Пани Гланцева постоянно уговаривает Каченку ходить с ними на этот кружок, но Каченка говорит, что не может никуда регулярно ходить. Тогда пани Гланцева принесла ей эту книжку, чтобы заниматься дома. Она пыталась завлечь и Пепу, только Пепу трудно завлечь чем-нибудь, если он сам не увлекся. Пани Гланцевой он сказал, что лучше сделает что-нибудь для своего здоровья в бассейне, и взял нас с Пепичеком с собой. Мы были очень довольны, особенно потому, что пани Гланцева все время нас поучает и ведет эти свои разговоры.
Однажды я показала ей свои драгоценные камни, которые мне подарили в костюмерной, и сказала, что больше всего мне нравятся розовые и у меня их пять, а она мне на это ответила, что черт больше всего любит то, что я люблю больше всего и что у меня хорошо посчитано. Или какую-то такую гадость.
По пути в бассейн я спросила у Пепы, не случится ли чего с Каченкой от йоги, потому что с тех пор, как пани Гланцева и доктор Гланц начали регулярно заниматься, оба стали ужасно заикаться и у них подергивается лицо, а за такое могут выгнать из театра.
Пепа сказал, чтобы я не беспокоилась, что йога не может навредить Каченке, но если ему покажется, что она начинает заикаться, то он сразу запретит ей заниматься. Только вот из театра Каченку, даже если она будет красивой и будет прекрасно говорить, все равно могут выгнать.

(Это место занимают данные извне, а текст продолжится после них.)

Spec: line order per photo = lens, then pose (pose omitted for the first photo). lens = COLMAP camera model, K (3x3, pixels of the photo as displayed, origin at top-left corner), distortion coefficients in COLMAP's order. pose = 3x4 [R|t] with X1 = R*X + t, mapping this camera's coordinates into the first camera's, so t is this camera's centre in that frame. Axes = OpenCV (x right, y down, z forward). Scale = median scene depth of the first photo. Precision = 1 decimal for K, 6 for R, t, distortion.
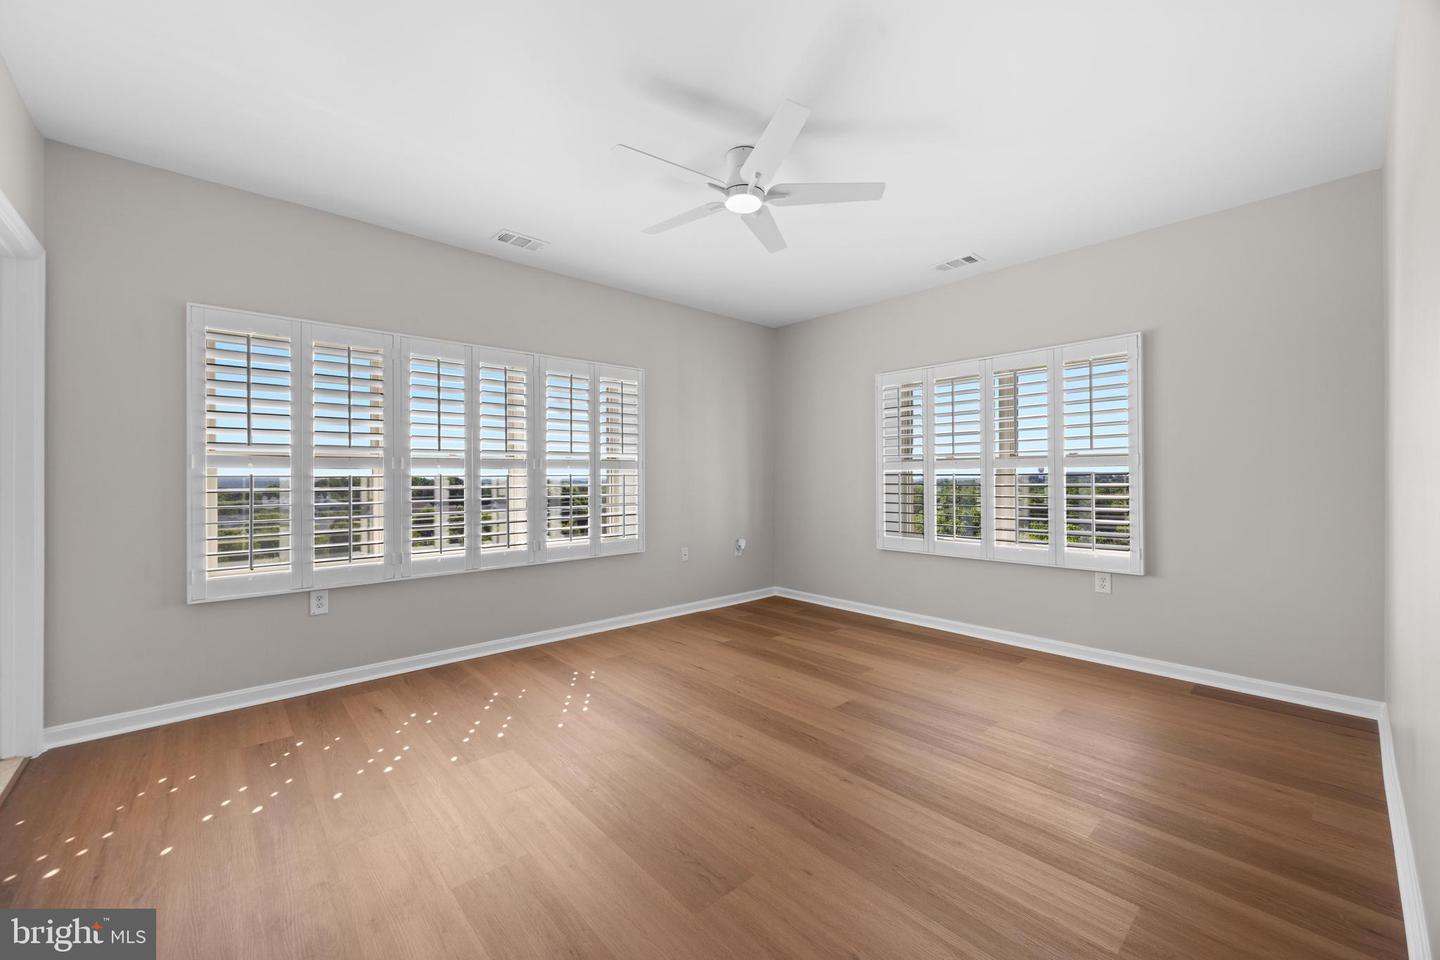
lens RADIAL K [[559.6, 0, 717.2], [0, 559.6, 445.9], [0, 0, 1]] dist [-0.001174, 0.000088]
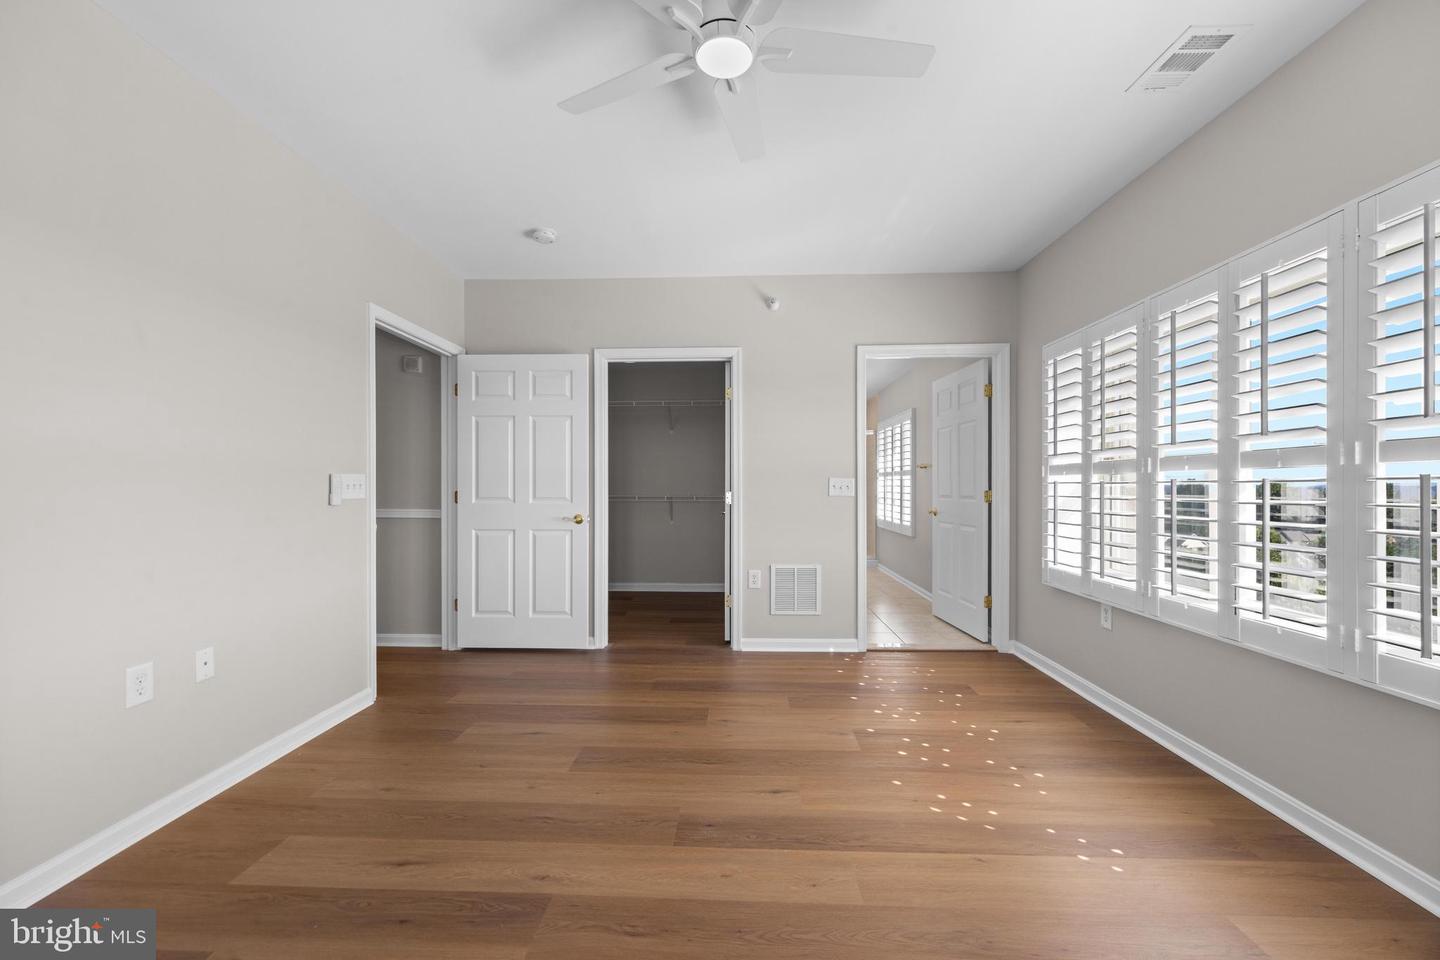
lens RADIAL K [[577.0, 0, 720.0], [0, 577.0, 480.0], [0, 0, 1]] dist [0.000780, 0.000009]
pose [[-0.698844, -0.008581, -0.715223, 0.435535], [0.030513, 0.998660, -0.041796, 0.072082], [0.714623, -0.051032, -0.697646, 1.219602]]
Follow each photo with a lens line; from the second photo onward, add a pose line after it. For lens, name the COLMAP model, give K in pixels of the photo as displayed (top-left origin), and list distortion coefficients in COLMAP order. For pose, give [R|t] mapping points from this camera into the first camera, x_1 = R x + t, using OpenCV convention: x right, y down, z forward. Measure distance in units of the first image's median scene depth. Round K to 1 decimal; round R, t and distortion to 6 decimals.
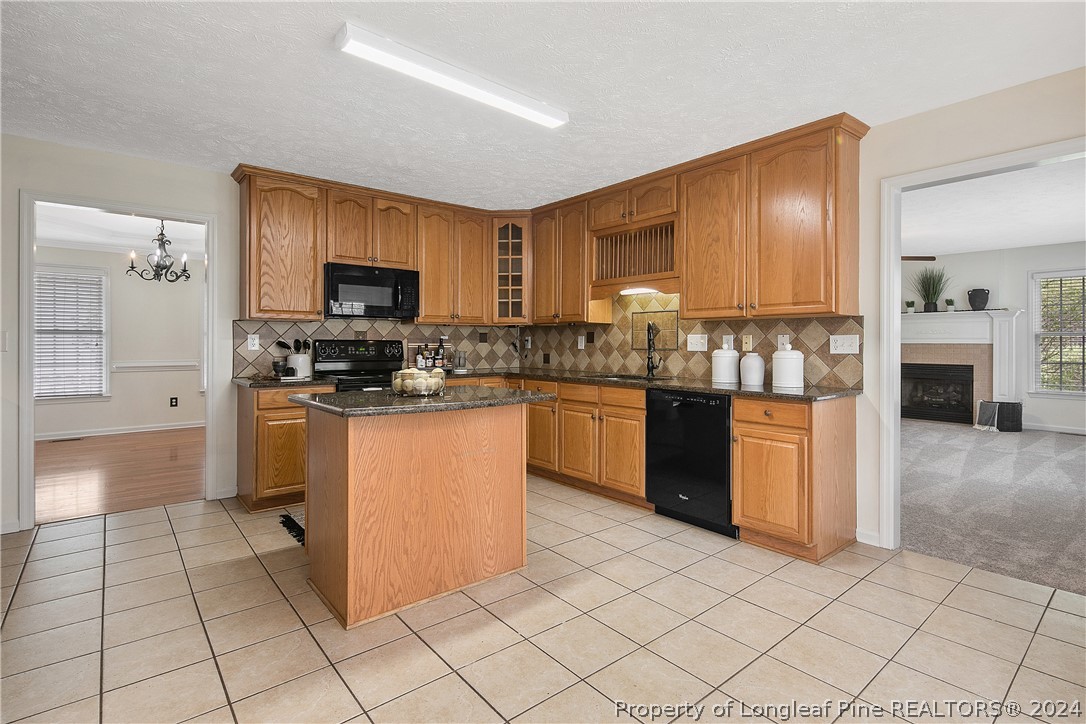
lens RADIAL K [[530.5, 0, 544.1], [0, 530.5, 353.1], [0, 0, 1]] dist [0.001551, -0.001039]
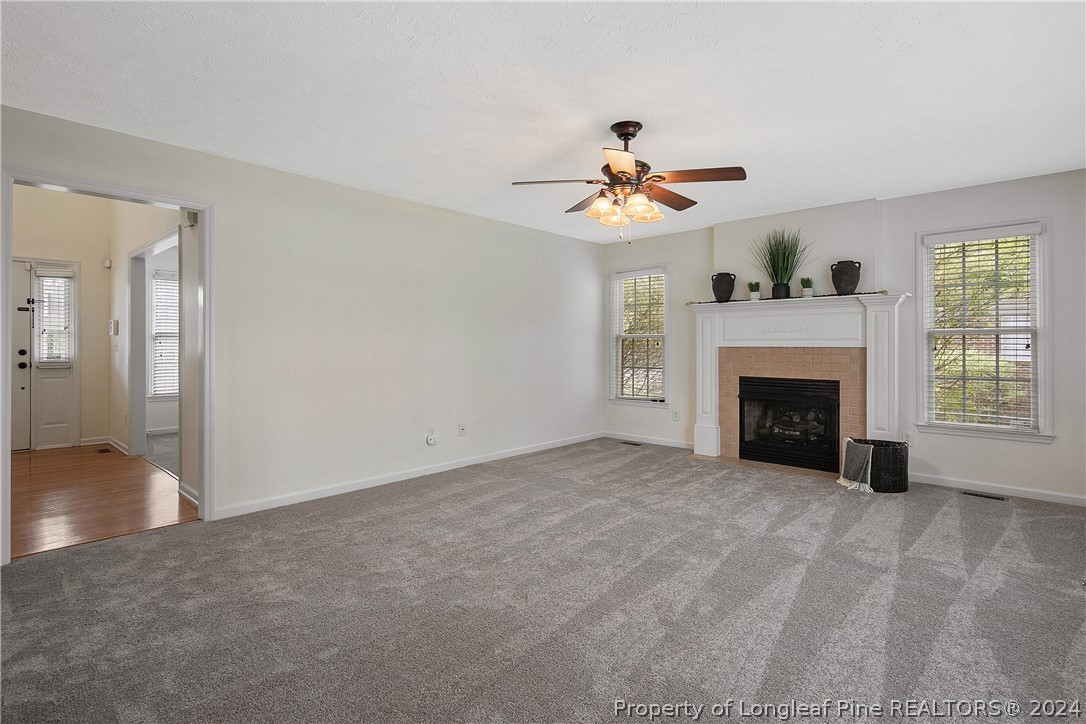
lens RADIAL K [[530.5, 0, 542.8], [0, 530.5, 356.5], [0, 0, 1]] dist [0.001551, -0.001039]
pose [[0.991637, -0.000960, 0.129057, 0.375335], [0.000905, 0.999999, 0.000483, -0.007465], [-0.129057, -0.000362, 0.991637, 0.415707]]
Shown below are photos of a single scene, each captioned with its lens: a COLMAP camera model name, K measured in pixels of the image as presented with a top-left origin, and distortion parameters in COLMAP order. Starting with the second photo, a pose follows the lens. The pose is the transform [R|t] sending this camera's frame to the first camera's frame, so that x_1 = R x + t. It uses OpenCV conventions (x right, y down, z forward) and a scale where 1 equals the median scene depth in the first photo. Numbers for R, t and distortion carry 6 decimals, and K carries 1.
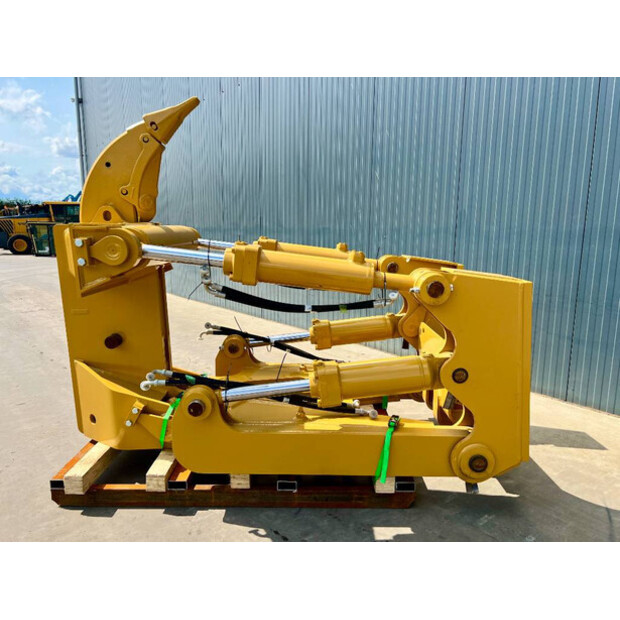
lens RADIAL K [[472.4, 0, 309.8], [0, 472.4, 310.0], [0, 0, 1]] dist [0.051937, -0.060673]
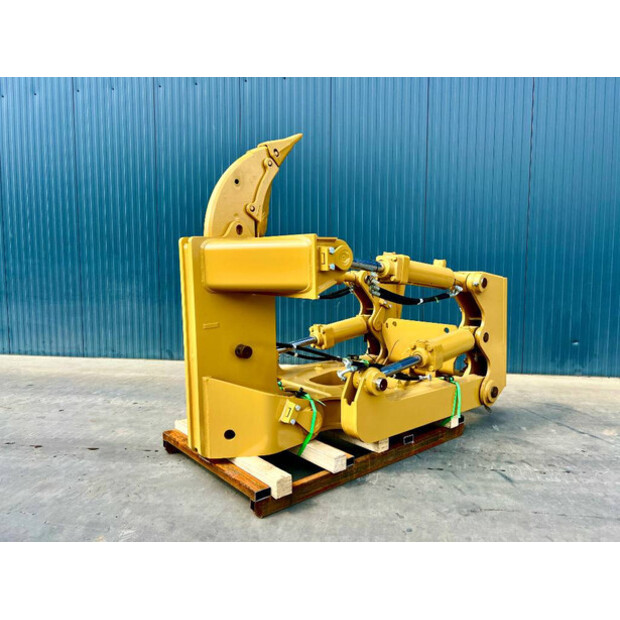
lens RADIAL K [[472.4, 0, 305.8], [0, 472.4, 310.9], [0, 0, 1]] dist [0.051937, -0.060673]
pose [[0.758749, -0.064860, 0.648145, -1.080879], [0.115423, 0.992672, -0.035782, 0.033015], [-0.641075, 0.101960, 0.760676, 0.153166]]
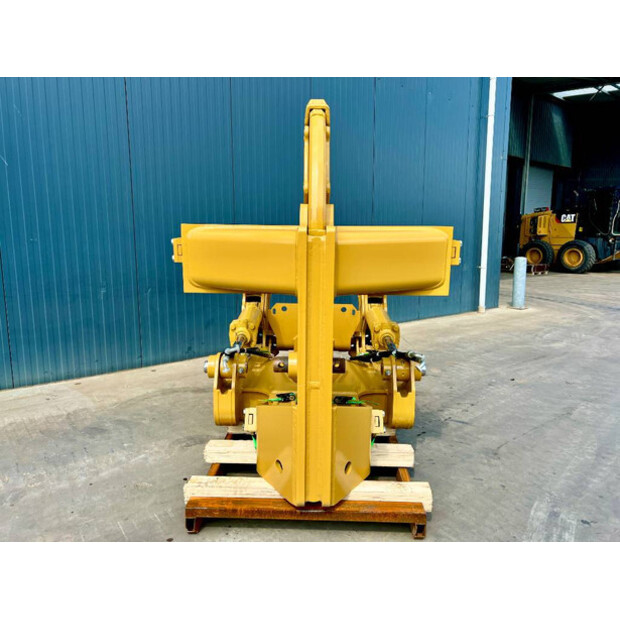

И Пепу тоже. Пепа не хотел мне об этом рассказывать, чтобы я не забивала себе голову, пока я еще маленькая, но я это отлично знаю, хотя Пепа и делает вид, что он веселый. Каченка уже даже не делает вид, потому что ей понятно, что против нее сговорились.
Неудивительно, что она становится от этого угрюмой, я же знаю, что это такое. В Закопах против меня однажды сговорились все мальчики из соседних домов и каждый, кто меня встречал, говорил мне: «Ты умрешь».
Я не то чтобы боялась, что и правда умру, но все же больше мне понравилось бы, если бы они говорили, например, «привет» или «как дела». И уже совсем не хотелось выходить на улицу, хотя светило солнце и были каникулы. К счастью, мы потом поехали в Болгарию, а когда вернулись, то со мной опять все здоровались как обычно: «Салют, сарделька».
Каченке пока что никто не говорил никаких гадостей, но в театре это делается по-другому. Заговор распознается так: тому, к кому перестают хорошо относиться, начинают давать только роли статистов, а потом вообще ничего. Быть статистом – значит, например, в «Укрощении строптивой» вместо строптивой играть ее горничную. Каченка в предпоследней постановке как раз играла какую-то горничную, а в последней – женщину, которая один раз проходит через сцену с барабаном и вообще ничего не говорит. Так что думаю, она по-настоящему в опасности.